Listed records:
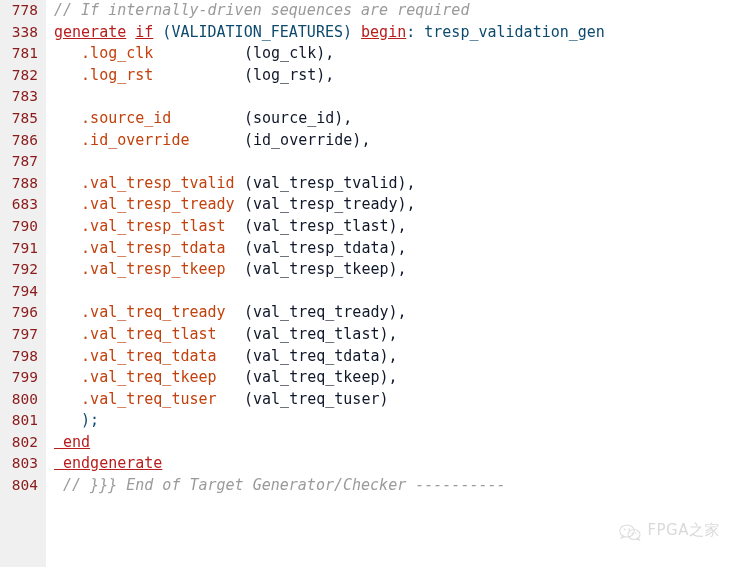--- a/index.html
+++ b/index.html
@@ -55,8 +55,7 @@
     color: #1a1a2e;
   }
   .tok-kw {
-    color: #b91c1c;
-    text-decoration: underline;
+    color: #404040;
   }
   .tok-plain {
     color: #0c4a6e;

Work request:
What is needed is an exact copy of the entries, without any images.

Task answer:
--- a/index.html
+++ b/index.html
@@ -55,8 +55,7 @@
     color: #1a1a2e;
   }
   .tok-kw {
-    color: #b91c1c;
-    text-decoration: underline;
+    color: #404040;
   }
   .tok-plain {
     color: #0c4a6e;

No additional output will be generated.